-
Notifications
You must be signed in to change notification settings - Fork 3
Description
This is a potential bug that I discovered during development. I am putting the recreation setup and behaviour here:
environment
I set up v5.4.0-rc1-a9 using instructions from https://github.com/DUNE-DAQ/daqconf/wiki/Setting-up-a-fddaq%E2%80%90v5.4.0-software-area.

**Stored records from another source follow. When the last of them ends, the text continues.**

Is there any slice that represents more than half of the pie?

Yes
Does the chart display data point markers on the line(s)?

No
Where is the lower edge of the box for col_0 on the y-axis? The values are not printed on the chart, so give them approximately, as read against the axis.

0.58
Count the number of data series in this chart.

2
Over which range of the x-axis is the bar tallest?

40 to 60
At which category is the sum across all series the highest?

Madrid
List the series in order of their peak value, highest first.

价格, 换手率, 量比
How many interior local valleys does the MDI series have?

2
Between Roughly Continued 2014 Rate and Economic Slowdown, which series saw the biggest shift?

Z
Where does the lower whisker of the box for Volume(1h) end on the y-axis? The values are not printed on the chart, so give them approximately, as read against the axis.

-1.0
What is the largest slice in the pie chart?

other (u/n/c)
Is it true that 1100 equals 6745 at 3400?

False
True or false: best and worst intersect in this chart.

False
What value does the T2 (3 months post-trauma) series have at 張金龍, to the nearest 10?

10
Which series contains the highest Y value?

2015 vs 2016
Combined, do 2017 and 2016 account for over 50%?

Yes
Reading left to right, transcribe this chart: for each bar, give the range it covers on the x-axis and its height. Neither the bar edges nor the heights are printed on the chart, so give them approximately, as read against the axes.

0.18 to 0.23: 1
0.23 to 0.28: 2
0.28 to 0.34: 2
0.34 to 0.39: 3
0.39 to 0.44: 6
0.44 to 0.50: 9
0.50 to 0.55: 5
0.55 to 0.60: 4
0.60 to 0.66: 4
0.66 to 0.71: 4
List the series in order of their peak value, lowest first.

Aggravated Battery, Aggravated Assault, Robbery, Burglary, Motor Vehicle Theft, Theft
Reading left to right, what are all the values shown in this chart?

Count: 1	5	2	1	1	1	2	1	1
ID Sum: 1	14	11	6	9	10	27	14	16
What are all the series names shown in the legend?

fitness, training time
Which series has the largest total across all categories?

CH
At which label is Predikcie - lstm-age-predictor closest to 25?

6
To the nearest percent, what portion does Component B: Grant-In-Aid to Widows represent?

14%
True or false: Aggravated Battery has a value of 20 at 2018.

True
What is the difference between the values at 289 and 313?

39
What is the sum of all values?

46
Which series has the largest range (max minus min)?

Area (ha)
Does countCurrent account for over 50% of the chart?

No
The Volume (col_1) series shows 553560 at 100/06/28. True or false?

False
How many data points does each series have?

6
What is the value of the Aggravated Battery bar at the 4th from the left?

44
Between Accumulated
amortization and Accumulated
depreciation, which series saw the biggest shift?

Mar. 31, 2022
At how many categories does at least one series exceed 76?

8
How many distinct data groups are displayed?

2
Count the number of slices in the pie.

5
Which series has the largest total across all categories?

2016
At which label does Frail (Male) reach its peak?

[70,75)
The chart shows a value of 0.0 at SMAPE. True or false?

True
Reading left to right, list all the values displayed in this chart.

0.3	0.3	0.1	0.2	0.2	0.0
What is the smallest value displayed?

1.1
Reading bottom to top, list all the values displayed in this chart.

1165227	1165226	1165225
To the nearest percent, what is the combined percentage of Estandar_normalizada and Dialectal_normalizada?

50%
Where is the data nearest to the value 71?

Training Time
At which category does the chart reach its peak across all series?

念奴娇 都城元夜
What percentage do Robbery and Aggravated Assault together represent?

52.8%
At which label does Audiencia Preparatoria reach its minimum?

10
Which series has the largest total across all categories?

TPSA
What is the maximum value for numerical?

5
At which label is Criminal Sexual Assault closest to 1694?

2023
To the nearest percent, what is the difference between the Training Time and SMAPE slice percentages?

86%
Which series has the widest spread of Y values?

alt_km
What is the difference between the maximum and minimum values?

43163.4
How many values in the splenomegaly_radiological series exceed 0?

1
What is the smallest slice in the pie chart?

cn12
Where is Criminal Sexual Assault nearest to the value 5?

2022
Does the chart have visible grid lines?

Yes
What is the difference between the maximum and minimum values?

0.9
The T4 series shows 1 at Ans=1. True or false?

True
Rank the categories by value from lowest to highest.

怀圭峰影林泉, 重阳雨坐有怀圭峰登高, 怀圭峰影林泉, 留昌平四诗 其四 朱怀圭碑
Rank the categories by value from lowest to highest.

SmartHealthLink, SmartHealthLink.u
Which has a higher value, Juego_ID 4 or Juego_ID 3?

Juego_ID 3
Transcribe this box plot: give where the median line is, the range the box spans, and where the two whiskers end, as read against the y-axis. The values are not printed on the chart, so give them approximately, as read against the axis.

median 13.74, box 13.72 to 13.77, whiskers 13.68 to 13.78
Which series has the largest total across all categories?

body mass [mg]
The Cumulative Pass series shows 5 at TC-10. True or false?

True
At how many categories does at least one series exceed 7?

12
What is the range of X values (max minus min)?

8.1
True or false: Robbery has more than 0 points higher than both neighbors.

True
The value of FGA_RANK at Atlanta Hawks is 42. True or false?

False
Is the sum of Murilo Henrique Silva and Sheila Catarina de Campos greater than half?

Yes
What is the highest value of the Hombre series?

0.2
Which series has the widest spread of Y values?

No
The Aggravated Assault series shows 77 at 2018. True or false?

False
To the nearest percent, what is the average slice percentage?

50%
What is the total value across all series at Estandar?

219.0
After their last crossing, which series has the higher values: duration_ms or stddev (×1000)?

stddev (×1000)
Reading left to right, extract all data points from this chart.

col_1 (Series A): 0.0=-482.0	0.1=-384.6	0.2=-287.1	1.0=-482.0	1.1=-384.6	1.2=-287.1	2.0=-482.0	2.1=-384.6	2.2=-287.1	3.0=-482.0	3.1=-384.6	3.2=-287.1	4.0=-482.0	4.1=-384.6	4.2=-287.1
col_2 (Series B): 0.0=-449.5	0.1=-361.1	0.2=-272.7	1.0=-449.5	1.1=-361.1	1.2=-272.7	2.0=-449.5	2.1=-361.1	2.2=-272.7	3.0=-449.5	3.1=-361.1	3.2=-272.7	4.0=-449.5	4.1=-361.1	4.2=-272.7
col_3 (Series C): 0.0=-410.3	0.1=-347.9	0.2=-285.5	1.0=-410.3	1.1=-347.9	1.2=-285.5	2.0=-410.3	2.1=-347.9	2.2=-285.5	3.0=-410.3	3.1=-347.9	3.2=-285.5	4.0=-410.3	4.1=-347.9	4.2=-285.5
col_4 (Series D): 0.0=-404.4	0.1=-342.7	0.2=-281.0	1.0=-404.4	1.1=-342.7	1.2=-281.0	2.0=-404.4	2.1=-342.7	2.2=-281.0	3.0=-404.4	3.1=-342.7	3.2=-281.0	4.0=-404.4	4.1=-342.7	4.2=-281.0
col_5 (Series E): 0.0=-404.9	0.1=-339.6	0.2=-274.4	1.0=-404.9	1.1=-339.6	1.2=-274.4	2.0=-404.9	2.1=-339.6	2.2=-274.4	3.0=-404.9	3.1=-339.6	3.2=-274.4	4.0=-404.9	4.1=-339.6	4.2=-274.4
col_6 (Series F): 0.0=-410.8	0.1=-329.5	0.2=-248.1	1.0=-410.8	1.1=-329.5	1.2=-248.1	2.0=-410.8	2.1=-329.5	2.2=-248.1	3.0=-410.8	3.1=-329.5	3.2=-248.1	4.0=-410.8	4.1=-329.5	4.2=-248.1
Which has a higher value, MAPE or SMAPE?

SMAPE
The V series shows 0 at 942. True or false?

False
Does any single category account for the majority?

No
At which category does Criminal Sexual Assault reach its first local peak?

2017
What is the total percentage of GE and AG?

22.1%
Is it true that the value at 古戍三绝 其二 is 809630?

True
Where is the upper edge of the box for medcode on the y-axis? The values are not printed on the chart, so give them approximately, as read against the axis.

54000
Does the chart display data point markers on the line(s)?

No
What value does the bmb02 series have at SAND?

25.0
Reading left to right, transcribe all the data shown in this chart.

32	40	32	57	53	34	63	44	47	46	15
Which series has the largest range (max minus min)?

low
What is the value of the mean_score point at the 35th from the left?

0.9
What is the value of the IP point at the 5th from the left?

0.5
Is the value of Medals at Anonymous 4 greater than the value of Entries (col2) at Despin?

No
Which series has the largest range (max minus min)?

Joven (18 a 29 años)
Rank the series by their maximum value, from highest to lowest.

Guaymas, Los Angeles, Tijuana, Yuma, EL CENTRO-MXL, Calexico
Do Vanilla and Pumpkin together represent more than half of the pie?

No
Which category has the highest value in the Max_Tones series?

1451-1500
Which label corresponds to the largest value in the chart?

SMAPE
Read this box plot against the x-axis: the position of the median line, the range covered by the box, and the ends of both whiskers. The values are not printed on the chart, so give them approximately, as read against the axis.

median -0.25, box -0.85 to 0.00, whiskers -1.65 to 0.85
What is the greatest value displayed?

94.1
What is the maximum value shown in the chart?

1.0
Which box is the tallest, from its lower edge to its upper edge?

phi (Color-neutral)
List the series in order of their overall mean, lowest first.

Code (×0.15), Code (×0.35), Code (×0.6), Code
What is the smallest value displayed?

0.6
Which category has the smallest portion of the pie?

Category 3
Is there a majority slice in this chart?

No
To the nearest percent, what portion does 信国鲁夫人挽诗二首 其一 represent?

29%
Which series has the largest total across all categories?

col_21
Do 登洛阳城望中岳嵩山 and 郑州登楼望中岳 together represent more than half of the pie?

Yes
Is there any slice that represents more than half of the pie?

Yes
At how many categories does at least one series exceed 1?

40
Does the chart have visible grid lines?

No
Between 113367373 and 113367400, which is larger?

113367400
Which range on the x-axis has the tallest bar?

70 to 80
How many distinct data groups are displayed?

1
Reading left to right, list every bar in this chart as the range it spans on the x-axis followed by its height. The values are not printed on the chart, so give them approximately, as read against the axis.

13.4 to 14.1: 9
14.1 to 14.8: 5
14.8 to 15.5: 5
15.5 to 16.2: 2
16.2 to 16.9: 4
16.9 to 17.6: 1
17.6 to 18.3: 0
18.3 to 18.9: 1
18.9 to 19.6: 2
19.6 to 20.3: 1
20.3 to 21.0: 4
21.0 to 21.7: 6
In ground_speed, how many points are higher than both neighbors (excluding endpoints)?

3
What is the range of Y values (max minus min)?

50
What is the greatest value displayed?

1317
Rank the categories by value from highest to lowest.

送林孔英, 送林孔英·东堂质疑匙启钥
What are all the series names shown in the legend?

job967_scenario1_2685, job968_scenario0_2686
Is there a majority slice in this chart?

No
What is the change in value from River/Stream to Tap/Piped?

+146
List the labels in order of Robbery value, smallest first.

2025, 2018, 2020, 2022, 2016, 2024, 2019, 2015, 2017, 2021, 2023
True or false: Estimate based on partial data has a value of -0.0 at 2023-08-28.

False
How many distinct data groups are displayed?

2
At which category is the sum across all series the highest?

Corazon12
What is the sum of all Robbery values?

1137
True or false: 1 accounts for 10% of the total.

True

Then cloned develop branch of [fdreadoutlibs](https://github.com/DUNE-DAQ/fdreadoutlibs) into sourcecode, only packages in there are fdreadoutlibs and daqsystemtest.
Following instruction,
drunc-unified-shell ssh-standalone config/daqsystemtest/example-configs.data.xml local-1x1-config ${USER}-local-test boot --no-override-logs wait 5 conf wait 3 start --run-number 101 enable-triggers wait 10 disable-triggers drain-dataflow stop-trigger-sources stop scrap terminate
runs without problem.
Recreation
Make the following modification:
private:
bool m_first_hit = true;
bool m_tpg_metric_collect_enabled{false};
uint32_t m_metric_collect_opmon_period { 128 };
std::unique_ptr<tpglibs::TPGenerator> m_tp_generator;
std::vector<std::pair<std::string, nlohmann::json>> m_tpg_configs;
std::vector<std::pair<std::string, nlohmann::json>> new_variable_test; // This is a new variable to cause the bug
uint32_t m_tp_max_width;
std::set<unsigned int> m_channel_mask_set;
uint16_t m_tpg_threshold_selected;
std::map<uint, std::atomic<int>> m_tp_channel_rate_map;
This breaks the system, from ru01 log, we see
2025-Aug-18 17:54:08,175 LOG [void dunedaq::iomanager::NetworkSenderModel<Datatype>::get_sender(const dunedaq::iomanager::Sender::timeout_t&) [with Datatype = dunedaq::dfmessages::TimeSync; dunedaq::iomanager::Sender::timeout_t = std::chrono::duration<long int, std::ratio<1, 1000> >] at /cvmfs/dunedaq-development.opensciencegrid.org/candidates/coredaq-v5.4.0-rc1-a9/spack-0.22.0/opt/spack/linux-almalinux9-x86_64/gcc-13.2.0/iomanager-v3.0.0-lllkrnhmsuitfq36n3n52y7m5no6rubt/include/iomanager/network/detail/NetworkSenderModel.hxx:88] Setting topic to TimeSync
malloc(): unaligned tcache chunk detected
bash: line 1: 4047540 Aborted (core dumped) daq_application -s xinyue-local-test -k local-1x1-config -n ru-01 -c rest://localhost:0 -d oksconflibs:config/daqsystemtest/example-configs.data.xml
Likewise, if we do
uint32_t m_tp_max_width;
std::set<unsigned int> m_channel_mask_set;
uint16_t m_tpg_threshold_selected;
std::map<uint, std::atomic<int>> m_tp_channel_rate_map;
std::map<uint, std::atomic<int>> m_new_variable_test; // This is a new variable to cause the bug
This cause the same malloc error.
Adding a new:
std::shared_ptr<uint32_t> cause failure to boot (ru01 In error), error is a segfault (This should be a lack of initializer issue)
Other tests I have tried:
uint16_t, uint32_t is okay
std::shared_ptr<uint32_t> new_variable_test { nullptr }; is okay, but if not explicit initialize to nullptr, it breaks the system
Discussion
Since WIBEthFrameProcessor does not use an explicit constructor (relying on default), the act of creating another identical type that is not used in code should not cause different behaviour than what we are already doing. I think next thing I will try is to grab the size of WIBEthFrameProcessor from upstream, and see how the size change from adding these member variables.